S&P Sees Risks in Glass-Steagall Reform

Broad reforms in the 62-year-old Glass-Steagall Act will pose new challenges for commercial banks, Standard & Poor's Ratings Group said.

In a report on proposed legislation to lower the barriers between banking and securities businesses, S&P concluded that "it seems to make sense to merge" the institutional structures of banks and securities firms.

But a wave of mergers between banks and brokerages would increase financial risk and could precipitate downgrades, S&P said.

Corporate culture would also be an issue, the report said.

Even though bank-owned retail brokerages would seem to be a natural extension of their mutual fund businesses, "banks face inevitable friction in managing such retail brokerage networks, because the incentives that make active sales networks thrive can be alien in bank cultures," said Tanya Azarchs, a financial institutions director at S&P.

Ms. Azarchs noted that commercial banks can already underwrite securities and offer insurance and mutual fund products. "Some banks probably will acquire regional brokerages for their expertise. Others probably will be attracted to the institutional brokers," she said.

S&P said a universal banking model applied in the U.S. markets would mirror the British approach of compartmentalizing activities into separate subsidiaries, in contrast with the German approach, under which commercial and investment banks are integrated.

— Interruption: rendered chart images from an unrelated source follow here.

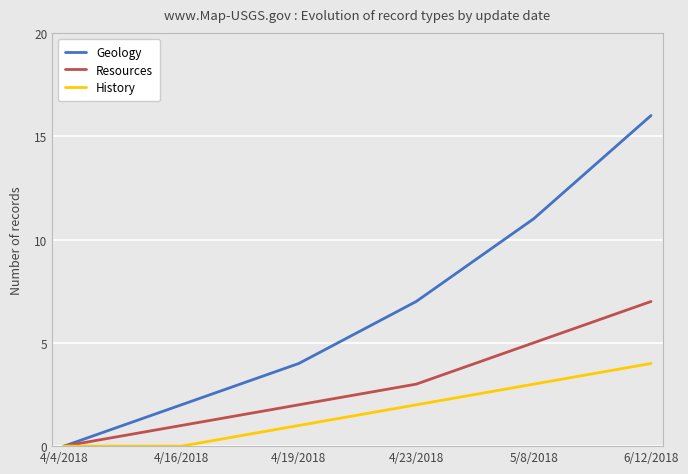

What is the total value across all series at 4/19/2018?

7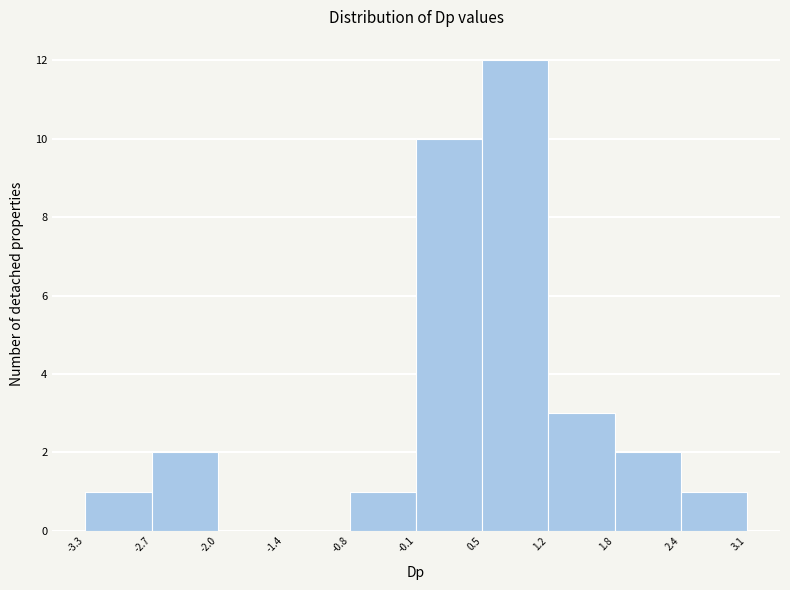

Reading left to right, transcribe this chart: for each bar, give the range it covers on the x-axis and its height. The values are not printed on the chart, so give them approximately, as read against the axis.

-3.3 to -2.7: 1
-2.7 to -2.0: 2
-2.0 to -1.4: 0
-1.4 to -0.8: 0
-0.8 to -0.1: 1
-0.1 to 0.5: 10
0.5 to 1.2: 12
1.2 to 1.8: 3
1.8 to 2.4: 2
2.4 to 3.1: 1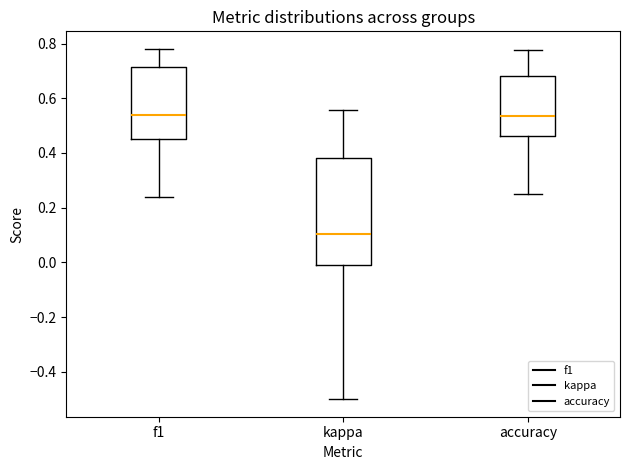

Reading left to right, read every box against the y-axis: the position of its median line, the range the box covers, and the ends of its whiskers. The values are not printed on the chart, so give them approximately, as read against the axis.

f1: median 0.54, box 0.46 to 0.72, whiskers 0.24 to 0.78
kappa: median 0.10, box 0.00 to 0.38, whiskers -0.50 to 0.56
accuracy: median 0.54, box 0.46 to 0.68, whiskers 0.26 to 0.78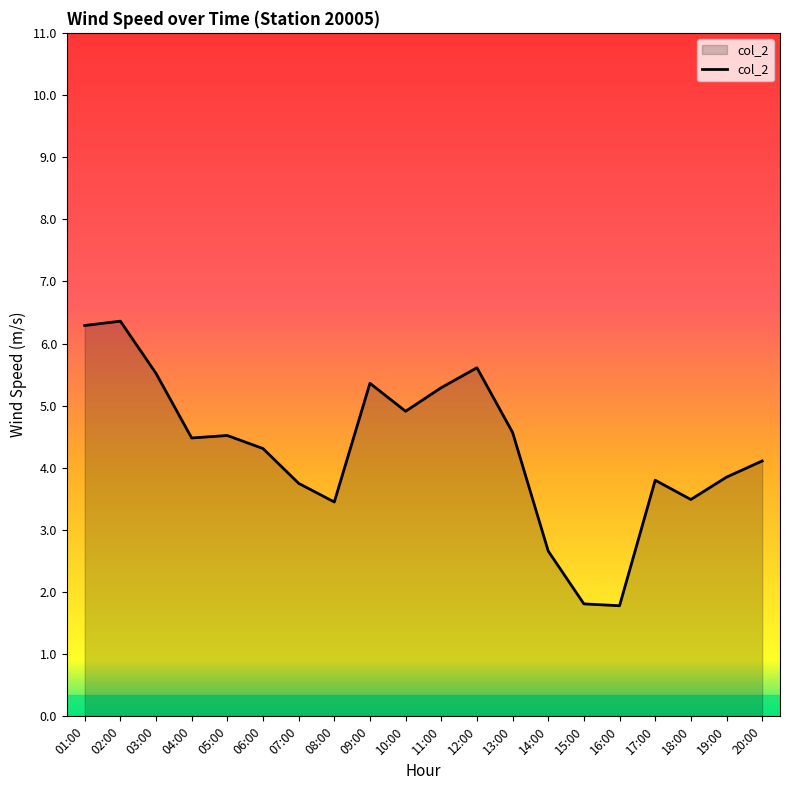

How many lines are shown in the chart?

1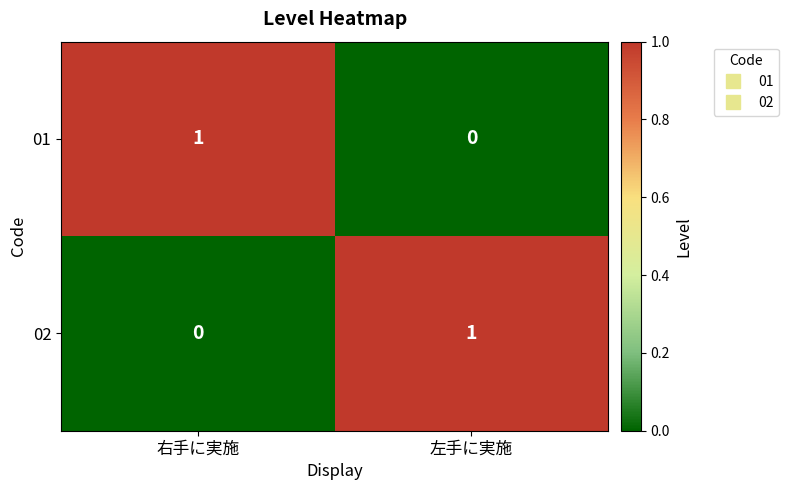

Rank the series at 左手に実施 from lowest to highest value.

01, 02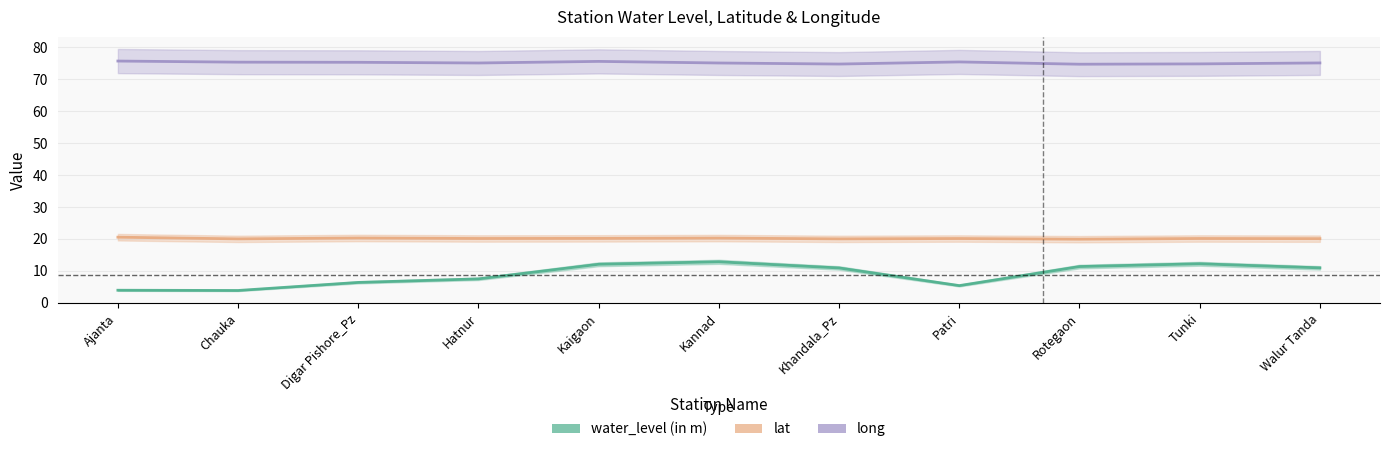

List the series in order of their peak value, highest first.

long, lat, water_level (in m)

The implications of reform could be even more troublesome for insurers, S&P said.

If insurance powers for banks remain on the reform agenda, insurance companies specializing in standardized products could face rating downgrades.

"Banks would present a formidable challenge to the insurance industry in the sale of commodity-like, low-value-added products such as single-premium deferred annuities, term life insurance, and, potentially, even such products as personal auto and homeowners insurance," said Mark Puccia, a director in S&P's Insurance Rating Services.

Insurers would benefit over the near term in situations where banks can sell insurance but not underwrite the policies themselves, Mr. Puccia said. In those circumstances, he said, insurers could take advantage of the banks' extensive, low-cost distribution channels.

But insurers face significant future risks if the bank distributor leaves and lapses increase.

"Some banks are exerting margin pressures on the insurers they do business with, asking for increased fees or commissions, seeking increased resources to service customers, and demanding competitive spreads," Mr. Puccia said.

The biggest risk for the insurance industry, S&P said, would come if banks were allowed to underwrite policies.

"The prospects for synergies among banks owning insurers are so attractive that consolidators that are looking for increased capital and distribution would find the prospect of a bank affiliation enticing.

"The risk comes when the new owner starts looking to increase market share," he said. "Inevitably, margin pressures will arise as banks begin to view insurance sales as a marginal cost activity and start pricing their products accordingly."

Nor does S&P expect that insurers would have an easy time owning banks. It found little evidence worldwide that they have been successful managing banks or brokerages.

"Canadian insurers have had a dismal record in acquiring and managing trust companies and several have had to take large writeoffs on these subsidiaries," Mr. Puccia said. "Likewise, there are few instances in Europe of insurance companies successfully managing bank operations."